Buggy code can cause several issues including introduction of new vulnerabilities. An example of why it’s so important to test patches before deployment is the discovery of a trivially exploitable vulnerability introduced in May 2020. The patch named Huawei Kernel Self Protection was supposed to offer a series of security-hardening options for the Linux kernel. Instead, it opened the operating system to possible backdoors, offered no threat-level programming, and allowed for disclosure of kernel memory. Because the patch was tested, the Linux team was able to stop it from weakening the security of the kernel. This is one example of why it’s critical to test patches before they’re installed, and KernelCare performs a number of testing types before deployment to our client servers.

To help our customers understand the high-level testing we require from our teams, we’ve detailed the process below.

We provision a bare-metal physical server or a virtual machine with the target operating system. If the patch for specific CVE (Common Vulnerability Exposures) is for a specific hardware component (e.g. a CPU vulnerability), we provision the corresponding hardware component on the server. For a kernel-based virtual machine (KVM), we will provision nested virtual machines and necessary hardware features.
We pull the kernel that will be used for testing from the vendor and install it on our provisioned test server.
Reboot the server with the newly installed kernel.
We install KernelCare in the same way a customer would. We publish the instructions here.
Execute the KernelCare patching command ($ /usr/bin/kcarectl –update).
Load kernel modules created for the patch.
Validate and test all changed functionalities for the module.
If exploit code is available, we use this code to reproduce it on the server and test that patches remediate the vulnerability.
Run our four tests (see below).
If patches pass our testing, we deploy them to production.
If tests are unsuccessful, we analyze logs to find the cause of failure, remediate the issue, and then repeat these steps again until patches pass our tests.

KernelCare’s Four Types of Tests

Thorough testing is critical for successful deployments, and we know that bugs impact our customers.

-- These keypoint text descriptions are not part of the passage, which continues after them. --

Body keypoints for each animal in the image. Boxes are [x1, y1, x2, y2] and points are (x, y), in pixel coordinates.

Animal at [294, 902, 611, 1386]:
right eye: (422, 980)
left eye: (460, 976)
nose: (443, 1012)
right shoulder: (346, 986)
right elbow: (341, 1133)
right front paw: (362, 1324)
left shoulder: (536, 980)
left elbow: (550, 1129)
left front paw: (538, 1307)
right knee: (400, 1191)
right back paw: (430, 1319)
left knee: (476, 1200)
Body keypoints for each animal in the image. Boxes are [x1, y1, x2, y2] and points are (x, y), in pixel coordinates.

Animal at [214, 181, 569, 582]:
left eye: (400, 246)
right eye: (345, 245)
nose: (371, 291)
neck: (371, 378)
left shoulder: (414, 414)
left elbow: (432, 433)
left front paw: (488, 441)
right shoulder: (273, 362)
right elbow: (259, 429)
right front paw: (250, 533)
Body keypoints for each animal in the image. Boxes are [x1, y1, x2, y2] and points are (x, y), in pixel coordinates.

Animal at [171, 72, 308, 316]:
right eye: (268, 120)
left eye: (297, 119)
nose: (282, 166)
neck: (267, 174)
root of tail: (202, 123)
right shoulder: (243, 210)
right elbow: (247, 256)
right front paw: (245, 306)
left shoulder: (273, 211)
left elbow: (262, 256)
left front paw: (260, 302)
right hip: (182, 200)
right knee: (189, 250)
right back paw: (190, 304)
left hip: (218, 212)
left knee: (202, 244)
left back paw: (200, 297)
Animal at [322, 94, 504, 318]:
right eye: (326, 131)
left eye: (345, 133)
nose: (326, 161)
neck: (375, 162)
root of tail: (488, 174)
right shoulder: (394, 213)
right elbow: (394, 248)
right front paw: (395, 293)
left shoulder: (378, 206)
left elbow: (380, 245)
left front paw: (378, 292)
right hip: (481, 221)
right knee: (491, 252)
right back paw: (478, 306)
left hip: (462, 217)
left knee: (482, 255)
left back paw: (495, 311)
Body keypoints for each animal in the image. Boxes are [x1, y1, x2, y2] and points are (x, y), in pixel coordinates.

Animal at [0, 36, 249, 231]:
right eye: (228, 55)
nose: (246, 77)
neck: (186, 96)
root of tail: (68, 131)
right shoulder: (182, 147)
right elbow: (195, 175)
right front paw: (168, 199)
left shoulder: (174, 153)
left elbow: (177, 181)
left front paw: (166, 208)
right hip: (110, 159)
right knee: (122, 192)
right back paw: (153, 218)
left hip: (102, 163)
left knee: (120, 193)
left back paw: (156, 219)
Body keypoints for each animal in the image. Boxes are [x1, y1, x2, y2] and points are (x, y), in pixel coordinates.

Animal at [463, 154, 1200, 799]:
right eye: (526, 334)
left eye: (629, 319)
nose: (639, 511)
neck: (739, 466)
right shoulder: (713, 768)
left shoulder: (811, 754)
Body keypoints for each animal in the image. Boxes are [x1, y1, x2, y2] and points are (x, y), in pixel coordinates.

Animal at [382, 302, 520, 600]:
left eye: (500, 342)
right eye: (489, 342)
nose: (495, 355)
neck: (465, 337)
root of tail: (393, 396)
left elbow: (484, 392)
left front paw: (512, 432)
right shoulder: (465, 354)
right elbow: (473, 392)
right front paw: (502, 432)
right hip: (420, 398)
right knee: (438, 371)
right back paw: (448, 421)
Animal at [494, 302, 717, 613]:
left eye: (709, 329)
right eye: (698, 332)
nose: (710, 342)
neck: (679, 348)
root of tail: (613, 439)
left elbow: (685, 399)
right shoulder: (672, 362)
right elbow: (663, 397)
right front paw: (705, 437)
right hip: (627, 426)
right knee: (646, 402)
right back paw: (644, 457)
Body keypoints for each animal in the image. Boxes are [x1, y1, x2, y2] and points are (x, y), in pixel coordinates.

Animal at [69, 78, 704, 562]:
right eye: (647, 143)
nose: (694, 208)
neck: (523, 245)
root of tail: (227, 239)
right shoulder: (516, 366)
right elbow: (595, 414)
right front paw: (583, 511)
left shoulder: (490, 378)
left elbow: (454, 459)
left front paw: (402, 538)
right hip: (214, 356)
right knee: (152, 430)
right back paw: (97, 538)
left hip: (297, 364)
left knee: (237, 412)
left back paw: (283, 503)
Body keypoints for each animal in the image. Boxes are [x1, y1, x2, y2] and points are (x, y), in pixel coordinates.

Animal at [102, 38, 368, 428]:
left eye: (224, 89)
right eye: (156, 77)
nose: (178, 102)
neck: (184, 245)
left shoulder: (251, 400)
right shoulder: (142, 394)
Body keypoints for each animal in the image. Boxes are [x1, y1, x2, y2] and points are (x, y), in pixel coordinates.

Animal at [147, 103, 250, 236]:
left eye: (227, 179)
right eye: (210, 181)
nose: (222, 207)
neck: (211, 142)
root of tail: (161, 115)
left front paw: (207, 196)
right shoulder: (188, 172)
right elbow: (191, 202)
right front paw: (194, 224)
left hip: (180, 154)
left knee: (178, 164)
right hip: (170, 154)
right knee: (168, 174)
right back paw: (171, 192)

We have four tests that run simultaneously for each kernel to ensure patches don’t cause critical issues.

Before any patch is deployed, it goes through the following automated tests depending on how fast we need these patches in production and the critical level of the vulnerability:

We apply our patches to the running kernel and then unpatch it to test rollbacks. This process takes about 10 minutes per kernel.
We apply our patches and then perform a subset of tests from the Linux Test Project (LTP) test suite which add some load to the operating system. This test takes about 15 minutes per kernel.
The same as 2. but with the full set of LTP tests. This test is a thorough 4 hour per kernel process that includes:

Filesystem stress test
Storage I/O test
Memory management stress test
IPC stress test
Scheduler test
Commands functional verification tests
System call functional verification tests
etc

LTP extra. This test is a high-load test with continuous patching and unpatching throughout the test. This test takes 4 hours per kernel.

Conclusion

In order to provide our clients with a stable and reliable patching service – the one you can rely onand even forget that it exists on your servers – we test each patch on each affected kernel for at least 4 hours/kernel and only release patches when we are 100% sure they will not disturb your operations. With KernelCare, administrators can not only patch their systems with no reboot required, but they also know that these patches are thoroughly tested before installation.